Stated goal:
Reproduce, without alteration, everything in the entries below from the line containing "Document page, 2001x1125 pixels." down to the line containing "slide_number 6/10/2025 [62, 1042, 513, 1103]", including both of those lines.

Dataset excerpts:
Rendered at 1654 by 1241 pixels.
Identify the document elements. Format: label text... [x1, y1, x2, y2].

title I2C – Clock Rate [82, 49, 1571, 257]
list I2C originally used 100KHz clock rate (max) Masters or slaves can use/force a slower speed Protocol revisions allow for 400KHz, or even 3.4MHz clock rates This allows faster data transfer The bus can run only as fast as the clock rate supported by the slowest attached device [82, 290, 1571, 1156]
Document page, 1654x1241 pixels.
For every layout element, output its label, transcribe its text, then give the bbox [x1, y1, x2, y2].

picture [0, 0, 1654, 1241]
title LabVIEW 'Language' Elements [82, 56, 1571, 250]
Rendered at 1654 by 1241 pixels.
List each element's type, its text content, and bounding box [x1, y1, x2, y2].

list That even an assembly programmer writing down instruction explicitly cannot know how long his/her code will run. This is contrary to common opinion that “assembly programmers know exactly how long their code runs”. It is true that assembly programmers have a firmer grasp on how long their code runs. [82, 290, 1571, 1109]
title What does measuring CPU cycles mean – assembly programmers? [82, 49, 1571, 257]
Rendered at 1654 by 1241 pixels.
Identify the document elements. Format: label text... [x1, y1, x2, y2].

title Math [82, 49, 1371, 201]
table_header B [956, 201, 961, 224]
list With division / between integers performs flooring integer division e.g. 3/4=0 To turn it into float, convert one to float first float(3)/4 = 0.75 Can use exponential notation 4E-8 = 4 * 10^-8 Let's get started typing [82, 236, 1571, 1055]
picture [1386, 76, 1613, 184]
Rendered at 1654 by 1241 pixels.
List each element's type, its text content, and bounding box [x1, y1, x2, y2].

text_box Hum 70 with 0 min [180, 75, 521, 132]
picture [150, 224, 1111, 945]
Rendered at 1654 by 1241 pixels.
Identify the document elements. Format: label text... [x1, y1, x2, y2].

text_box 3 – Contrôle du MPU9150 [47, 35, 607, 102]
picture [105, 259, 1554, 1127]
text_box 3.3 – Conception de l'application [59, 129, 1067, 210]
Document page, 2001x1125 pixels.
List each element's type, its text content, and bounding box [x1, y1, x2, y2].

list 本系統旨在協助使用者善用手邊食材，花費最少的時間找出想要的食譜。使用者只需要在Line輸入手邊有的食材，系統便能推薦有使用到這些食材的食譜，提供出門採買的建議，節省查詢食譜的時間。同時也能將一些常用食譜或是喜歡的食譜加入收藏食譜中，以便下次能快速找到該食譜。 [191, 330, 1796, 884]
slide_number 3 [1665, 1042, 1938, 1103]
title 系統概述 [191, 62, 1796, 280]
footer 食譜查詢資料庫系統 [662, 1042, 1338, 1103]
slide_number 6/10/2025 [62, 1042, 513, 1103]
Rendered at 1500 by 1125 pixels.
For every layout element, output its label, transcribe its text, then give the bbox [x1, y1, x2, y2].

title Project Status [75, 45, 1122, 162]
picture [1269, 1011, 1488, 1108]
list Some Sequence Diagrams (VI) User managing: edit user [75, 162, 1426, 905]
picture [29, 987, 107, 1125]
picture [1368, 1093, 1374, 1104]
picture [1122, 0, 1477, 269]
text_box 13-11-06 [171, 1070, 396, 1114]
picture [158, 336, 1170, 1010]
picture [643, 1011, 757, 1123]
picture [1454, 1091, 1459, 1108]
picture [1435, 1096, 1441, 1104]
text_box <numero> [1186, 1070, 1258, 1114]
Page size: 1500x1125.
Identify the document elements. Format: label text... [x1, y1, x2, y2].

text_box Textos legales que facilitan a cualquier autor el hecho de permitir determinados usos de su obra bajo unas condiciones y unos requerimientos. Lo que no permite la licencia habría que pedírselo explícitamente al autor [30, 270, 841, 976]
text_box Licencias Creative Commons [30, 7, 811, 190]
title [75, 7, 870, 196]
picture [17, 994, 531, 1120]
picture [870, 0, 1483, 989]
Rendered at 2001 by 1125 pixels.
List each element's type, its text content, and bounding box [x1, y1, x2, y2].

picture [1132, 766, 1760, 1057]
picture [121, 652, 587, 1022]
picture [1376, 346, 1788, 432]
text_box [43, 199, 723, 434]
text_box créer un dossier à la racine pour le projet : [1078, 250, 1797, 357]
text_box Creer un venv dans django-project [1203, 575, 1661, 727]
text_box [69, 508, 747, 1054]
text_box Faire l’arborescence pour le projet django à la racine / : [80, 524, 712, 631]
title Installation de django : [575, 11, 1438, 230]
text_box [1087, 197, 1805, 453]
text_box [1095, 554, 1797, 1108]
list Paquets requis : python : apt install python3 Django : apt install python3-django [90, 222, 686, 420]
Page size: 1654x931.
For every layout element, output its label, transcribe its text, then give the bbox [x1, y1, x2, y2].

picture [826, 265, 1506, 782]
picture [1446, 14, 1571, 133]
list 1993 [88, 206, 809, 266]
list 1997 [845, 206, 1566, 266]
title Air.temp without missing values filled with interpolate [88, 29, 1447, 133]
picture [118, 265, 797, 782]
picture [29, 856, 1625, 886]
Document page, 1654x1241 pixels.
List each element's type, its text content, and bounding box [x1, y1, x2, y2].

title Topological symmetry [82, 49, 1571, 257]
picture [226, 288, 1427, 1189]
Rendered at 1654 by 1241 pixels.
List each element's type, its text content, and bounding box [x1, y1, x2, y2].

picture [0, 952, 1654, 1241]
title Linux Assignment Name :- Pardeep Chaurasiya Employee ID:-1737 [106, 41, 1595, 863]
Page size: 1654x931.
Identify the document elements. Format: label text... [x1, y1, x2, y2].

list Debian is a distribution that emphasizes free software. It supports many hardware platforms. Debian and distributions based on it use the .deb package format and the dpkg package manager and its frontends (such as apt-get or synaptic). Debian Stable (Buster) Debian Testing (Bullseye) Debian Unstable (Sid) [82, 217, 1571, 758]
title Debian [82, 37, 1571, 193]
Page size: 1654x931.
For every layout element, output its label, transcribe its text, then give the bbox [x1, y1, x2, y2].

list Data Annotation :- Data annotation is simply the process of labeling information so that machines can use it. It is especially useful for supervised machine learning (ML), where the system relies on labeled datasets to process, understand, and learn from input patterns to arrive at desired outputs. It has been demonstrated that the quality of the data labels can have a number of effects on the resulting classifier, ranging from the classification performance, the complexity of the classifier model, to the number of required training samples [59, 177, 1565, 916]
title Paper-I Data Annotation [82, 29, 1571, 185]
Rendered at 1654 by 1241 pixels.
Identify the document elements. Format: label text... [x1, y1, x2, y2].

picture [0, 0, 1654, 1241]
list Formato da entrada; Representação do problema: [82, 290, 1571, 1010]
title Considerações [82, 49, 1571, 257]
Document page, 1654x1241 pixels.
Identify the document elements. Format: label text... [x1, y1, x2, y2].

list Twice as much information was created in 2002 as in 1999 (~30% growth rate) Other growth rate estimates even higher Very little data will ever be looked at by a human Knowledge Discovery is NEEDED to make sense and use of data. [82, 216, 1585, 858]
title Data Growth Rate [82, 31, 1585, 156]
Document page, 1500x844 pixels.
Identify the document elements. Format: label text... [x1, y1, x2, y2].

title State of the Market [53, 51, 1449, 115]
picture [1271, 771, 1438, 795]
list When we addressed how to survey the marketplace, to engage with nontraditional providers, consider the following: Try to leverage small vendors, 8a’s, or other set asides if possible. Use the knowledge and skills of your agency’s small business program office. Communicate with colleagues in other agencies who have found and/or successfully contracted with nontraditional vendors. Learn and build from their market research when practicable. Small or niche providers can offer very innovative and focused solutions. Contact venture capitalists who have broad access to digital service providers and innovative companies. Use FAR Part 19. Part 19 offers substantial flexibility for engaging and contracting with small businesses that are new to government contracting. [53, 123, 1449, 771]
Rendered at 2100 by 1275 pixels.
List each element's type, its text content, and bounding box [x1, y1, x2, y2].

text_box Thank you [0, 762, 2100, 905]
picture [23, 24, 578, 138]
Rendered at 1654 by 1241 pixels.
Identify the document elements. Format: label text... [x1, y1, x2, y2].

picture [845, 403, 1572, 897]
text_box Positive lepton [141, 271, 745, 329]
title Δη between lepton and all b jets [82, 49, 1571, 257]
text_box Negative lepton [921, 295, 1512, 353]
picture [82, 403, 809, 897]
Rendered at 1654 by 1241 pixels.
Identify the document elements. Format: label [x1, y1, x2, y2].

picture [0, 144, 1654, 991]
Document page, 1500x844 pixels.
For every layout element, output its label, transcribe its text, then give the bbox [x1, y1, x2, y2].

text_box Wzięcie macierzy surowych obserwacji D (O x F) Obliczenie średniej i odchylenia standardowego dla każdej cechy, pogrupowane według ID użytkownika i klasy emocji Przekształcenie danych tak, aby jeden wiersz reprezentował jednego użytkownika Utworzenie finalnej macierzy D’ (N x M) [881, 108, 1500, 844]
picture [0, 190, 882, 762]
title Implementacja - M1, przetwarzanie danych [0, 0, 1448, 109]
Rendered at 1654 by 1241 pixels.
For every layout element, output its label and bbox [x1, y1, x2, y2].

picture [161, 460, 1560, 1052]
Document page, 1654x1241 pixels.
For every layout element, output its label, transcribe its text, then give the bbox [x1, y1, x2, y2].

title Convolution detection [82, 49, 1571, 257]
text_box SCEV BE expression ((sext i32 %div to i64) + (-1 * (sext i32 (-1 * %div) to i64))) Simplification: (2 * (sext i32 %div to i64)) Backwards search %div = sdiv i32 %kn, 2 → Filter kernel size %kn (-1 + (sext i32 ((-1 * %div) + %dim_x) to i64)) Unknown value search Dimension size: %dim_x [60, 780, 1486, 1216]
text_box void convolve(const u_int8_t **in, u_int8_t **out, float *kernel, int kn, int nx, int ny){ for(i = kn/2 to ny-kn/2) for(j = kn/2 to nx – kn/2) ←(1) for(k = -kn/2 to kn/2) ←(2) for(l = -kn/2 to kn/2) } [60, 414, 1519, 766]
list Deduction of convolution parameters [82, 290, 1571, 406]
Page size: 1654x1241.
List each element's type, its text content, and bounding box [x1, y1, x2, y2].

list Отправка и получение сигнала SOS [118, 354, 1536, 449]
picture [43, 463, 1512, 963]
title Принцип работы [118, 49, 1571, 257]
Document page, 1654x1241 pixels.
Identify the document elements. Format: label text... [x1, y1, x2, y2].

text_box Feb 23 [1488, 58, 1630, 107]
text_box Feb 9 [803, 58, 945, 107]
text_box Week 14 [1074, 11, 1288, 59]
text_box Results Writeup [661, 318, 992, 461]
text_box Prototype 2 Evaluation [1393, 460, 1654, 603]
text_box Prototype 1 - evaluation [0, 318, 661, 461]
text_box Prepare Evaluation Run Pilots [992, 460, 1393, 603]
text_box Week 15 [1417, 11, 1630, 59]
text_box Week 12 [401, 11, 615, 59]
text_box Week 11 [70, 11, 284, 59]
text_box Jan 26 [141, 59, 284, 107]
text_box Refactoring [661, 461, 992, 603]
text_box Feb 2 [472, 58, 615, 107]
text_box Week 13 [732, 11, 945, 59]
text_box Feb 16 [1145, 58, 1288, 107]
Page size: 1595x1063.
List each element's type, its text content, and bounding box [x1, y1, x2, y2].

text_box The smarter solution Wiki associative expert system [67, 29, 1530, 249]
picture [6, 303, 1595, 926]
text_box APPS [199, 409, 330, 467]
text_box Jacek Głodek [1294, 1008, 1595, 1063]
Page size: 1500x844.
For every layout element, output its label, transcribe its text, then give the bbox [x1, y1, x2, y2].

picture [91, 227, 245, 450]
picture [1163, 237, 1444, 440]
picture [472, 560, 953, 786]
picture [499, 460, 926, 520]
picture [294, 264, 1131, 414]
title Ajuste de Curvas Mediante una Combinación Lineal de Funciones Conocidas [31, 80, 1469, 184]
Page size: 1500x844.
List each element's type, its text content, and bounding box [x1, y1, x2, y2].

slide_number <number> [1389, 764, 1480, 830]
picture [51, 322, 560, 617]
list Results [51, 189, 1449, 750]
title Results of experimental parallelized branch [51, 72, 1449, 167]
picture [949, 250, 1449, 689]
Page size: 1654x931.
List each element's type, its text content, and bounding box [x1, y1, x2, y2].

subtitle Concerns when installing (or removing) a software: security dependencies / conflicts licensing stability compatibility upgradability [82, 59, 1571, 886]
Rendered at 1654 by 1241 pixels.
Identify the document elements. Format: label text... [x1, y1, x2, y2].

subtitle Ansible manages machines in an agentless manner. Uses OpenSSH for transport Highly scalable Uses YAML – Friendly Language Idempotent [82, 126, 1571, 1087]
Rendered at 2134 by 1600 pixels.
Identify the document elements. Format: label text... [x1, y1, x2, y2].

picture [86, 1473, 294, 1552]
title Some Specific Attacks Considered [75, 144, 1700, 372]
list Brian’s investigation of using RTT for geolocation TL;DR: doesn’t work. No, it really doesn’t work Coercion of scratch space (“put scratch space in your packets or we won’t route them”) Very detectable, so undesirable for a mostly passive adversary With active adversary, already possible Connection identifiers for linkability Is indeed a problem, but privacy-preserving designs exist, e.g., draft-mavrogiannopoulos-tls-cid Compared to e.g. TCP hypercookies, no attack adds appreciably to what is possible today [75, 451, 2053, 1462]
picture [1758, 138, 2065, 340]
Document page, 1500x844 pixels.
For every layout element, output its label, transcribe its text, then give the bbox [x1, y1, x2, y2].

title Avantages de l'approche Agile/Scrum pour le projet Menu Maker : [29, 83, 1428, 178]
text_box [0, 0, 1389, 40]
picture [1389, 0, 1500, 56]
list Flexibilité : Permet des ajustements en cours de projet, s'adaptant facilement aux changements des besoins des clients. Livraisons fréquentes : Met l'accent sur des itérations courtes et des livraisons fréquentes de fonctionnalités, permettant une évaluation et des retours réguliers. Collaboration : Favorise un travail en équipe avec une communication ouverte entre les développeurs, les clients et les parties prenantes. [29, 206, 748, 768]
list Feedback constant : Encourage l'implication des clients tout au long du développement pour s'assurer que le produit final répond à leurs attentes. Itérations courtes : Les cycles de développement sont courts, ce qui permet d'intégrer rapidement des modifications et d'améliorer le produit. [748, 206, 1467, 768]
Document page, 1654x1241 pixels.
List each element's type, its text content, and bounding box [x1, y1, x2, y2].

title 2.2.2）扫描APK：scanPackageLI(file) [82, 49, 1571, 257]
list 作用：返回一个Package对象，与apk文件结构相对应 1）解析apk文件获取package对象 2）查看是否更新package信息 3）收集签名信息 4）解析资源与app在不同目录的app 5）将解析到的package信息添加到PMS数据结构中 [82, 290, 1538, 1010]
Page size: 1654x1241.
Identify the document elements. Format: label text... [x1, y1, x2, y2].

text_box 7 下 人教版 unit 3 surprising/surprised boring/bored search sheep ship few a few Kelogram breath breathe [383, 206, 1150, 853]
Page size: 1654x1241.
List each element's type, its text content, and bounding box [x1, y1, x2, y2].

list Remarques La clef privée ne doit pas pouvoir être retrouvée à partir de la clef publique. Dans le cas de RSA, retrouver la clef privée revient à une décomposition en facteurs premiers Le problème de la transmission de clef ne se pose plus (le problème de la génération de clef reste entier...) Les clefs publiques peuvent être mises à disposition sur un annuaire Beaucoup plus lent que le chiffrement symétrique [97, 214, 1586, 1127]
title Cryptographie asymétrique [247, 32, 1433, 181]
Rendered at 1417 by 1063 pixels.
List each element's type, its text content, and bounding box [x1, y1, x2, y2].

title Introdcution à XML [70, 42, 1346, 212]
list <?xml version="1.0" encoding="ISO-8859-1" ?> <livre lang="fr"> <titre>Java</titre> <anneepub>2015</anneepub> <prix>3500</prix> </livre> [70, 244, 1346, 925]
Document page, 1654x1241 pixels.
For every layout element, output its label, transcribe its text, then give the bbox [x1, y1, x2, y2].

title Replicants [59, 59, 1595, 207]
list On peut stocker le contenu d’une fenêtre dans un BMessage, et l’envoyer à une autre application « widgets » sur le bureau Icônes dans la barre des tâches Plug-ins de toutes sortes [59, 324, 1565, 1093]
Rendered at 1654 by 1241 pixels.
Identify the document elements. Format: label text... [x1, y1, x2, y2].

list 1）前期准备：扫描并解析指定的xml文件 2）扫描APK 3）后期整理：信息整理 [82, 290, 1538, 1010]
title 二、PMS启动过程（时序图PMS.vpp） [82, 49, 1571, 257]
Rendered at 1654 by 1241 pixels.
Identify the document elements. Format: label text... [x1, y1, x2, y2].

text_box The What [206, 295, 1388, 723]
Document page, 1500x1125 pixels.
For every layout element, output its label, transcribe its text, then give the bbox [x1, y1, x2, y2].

Answer to the task:
Document page, 2001x1125 pixels.
List each element's type, its text content, and bounding box [x1, y1, x2, y2].

list 本系統旨在協助使用者善用手邊食材，花費最少的時間找出想要的食譜。使用者只需要在Line輸入手邊有的食材，系統便能推薦有使用到這些食材的食譜，提供出門採買的建議，節省查詢食譜的時間。同時也能將一些常用食譜或是喜歡的食譜加入收藏食譜中，以便下次能快速找到該食譜。 [191, 330, 1796, 884]
slide_number 3 [1665, 1042, 1938, 1103]
title 系統概述 [191, 62, 1796, 280]
footer 食譜查詢資料庫系統 [662, 1042, 1338, 1103]
slide_number 6/10/2025 [62, 1042, 513, 1103]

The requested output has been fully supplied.